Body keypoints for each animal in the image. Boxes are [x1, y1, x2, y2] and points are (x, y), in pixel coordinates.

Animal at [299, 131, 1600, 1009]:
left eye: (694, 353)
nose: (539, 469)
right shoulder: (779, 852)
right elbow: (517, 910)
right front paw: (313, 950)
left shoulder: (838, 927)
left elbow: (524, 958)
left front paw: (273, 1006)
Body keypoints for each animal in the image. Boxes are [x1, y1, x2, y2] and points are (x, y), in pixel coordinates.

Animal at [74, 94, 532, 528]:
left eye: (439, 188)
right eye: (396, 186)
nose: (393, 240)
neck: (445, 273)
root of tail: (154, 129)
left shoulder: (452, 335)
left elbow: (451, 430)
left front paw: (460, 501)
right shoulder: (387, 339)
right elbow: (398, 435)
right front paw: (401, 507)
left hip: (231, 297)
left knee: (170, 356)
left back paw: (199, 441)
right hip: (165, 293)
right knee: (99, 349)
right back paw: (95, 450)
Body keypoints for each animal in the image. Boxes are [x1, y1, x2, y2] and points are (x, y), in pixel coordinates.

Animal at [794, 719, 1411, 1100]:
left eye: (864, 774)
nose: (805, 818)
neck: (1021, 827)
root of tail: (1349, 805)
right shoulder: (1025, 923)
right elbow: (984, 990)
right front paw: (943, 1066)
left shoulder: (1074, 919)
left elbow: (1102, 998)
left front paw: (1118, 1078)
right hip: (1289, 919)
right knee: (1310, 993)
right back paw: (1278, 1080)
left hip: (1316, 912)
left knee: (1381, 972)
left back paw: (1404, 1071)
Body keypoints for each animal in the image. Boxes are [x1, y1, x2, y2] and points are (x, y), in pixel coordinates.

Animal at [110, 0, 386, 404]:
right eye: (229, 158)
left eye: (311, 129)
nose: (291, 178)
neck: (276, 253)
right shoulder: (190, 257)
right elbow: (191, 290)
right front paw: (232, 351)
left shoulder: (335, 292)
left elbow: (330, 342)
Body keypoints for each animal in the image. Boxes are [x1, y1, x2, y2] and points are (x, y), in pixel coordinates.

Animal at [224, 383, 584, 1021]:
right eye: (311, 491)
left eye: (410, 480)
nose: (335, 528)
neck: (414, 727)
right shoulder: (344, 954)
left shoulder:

§ **Problem details**: In the listing above, find the lines holding the word "shoulder" and copy them.

§ **Written response**:
right shoulder: (779, 852)
left shoulder: (838, 927)
left shoulder: (452, 335)
right shoulder: (387, 339)
right shoulder: (1025, 923)
left shoulder: (1074, 919)
right shoulder: (190, 257)
left shoulder: (335, 292)
right shoulder: (344, 954)
left shoulder:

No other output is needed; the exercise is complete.